CNN Indonesia | Rabu, 13/03/2019 13:57 WIB
Larangan Terbang Boeing, Jokowi Sebut Keamanan Nomor Satu Presiden Jokowi menyatakan larangan terbang Boeing 737 Max 8 dilakukan demi keselamatan penumpang. (Detikcom/Andhika Prasetia)
Jakarta, CNN Indonesia -- Presiden Joko Widodo (Jokowi) buka suara terkait keputusan larangan terbang pesawat jenis Boeing 737 Max 8. Di Indonesia pesawat jenis tersebut saat ini dimiliki oleh maskapai Lion Air sebanyak 10 unit dan Garuda Indonesia satu unit.
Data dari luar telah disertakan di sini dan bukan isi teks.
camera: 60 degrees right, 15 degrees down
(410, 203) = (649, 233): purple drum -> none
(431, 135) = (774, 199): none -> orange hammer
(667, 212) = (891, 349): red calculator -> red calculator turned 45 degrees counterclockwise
Jokowi meminta keselamatan dan keamanan penumpang harus menjadi nomor satu dalam setiap penerbangan."Ya yang paling penting keselamatan keamanan dari penumpang harus di nomor satu kan," kata Jokowi di sela-sela peninjauan Indonesia Internasional Furniture Expo (IFEX) 2019 di JIExpo, Kemayoran, Jakarta, Rabu (13/3).
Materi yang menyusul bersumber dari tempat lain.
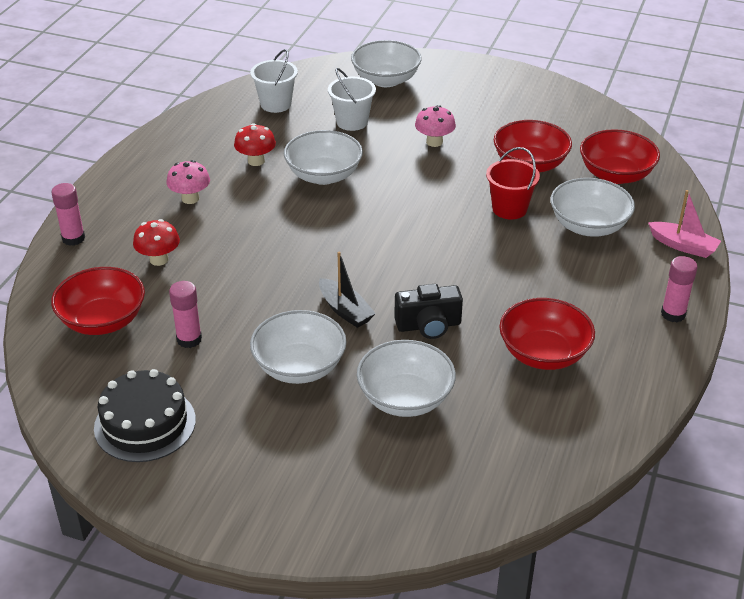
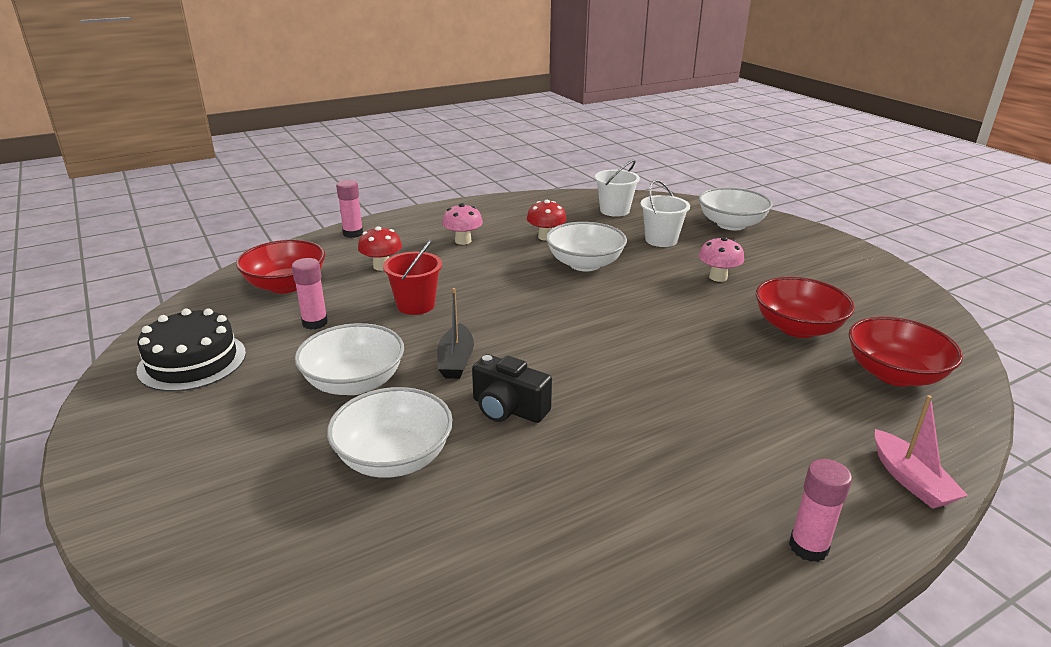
camera: 40 degrees right, 10 degrees down
(509, 209) = (726, 353): red bucket -> red bucket (416, 305)
(543, 354) = (587, 498): red bowl -> none
(588, 226) = (801, 405): white bowl -> none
Larangan terbang diterapkan setelah insiden jatuhnya pesawat Boeing 737 Max 8 milik Ethiopian Airlines pada Minggu (10/3). Pesawat sejenis milik Lion Air juga jatuh di perairan Karawang, pada Oktober 2018 lalu.


Menteri Perhubungan Budi Karya Sumadi memutuskan larangan terbang Boeing 737 Mac 8 di Indonesia hanya akan berlangsung selama sepekan. Selama masa larangan terbang, Kementerian Perhubungan akan menerjunkan tim khusus untuk meneliti dan memeriksa seluruh peralatan dan perlengkapan Boeing 737 Max 8.


"Waktunya cukup sepekan. Nanti kami akan terjunkan tim untuk melakukan penelitian dan konservasi terhadap pesawat. Apabila tim tidak menemukan sesuatu, maka tentunya bisa terbang kembali", ujarnya ditemui di Semarang, Selasa (12/3).

Sementara itu, Menteri Koordinator Bidang Kemaritiman Luhut Binsar Panjaitan mengisyaratkan bahwa tak tertutup kemungkinan Indonesia menyetop 100 persen impor pesawat Boeing jenis 737 Max 8.

Langkah tersebut dilakukan dengan catatan; inspeksi yang dilakukan Direktorat Jenderal Perhubungan Udara Kementerian Perhubungan menunjukkan keamanan pesawat tipe tersebut lemah.

[Gambas:Video CNN]

Menurut Luhut, pemerintah saat ini mengutamakan keselamatan masyarakat yang hendak bepergian menggunakan pesawat. Bila Boeing 737 Max 8 terbukti cacat, maka Indonesia bebas menetapkan kebijakan selanjutnya terkait penggunaan atau operasional pesawat tersebut.

Luhut juga menegaskan tak tertutup kemungkinan Indonesia akan melarang pesawat Boeing 737 Max 8 keluar dan masuk Indonesia seperti yang dilakukan Singapura. Hanya saja, pemerintah harus berhati-hati melakukannya.

"Saya pikir tidak dalam waktu dekat. Evaluasi harus cermat, tidak boleh buru-buru. Ini kan menyangkut banyak pihak," kata Luhut.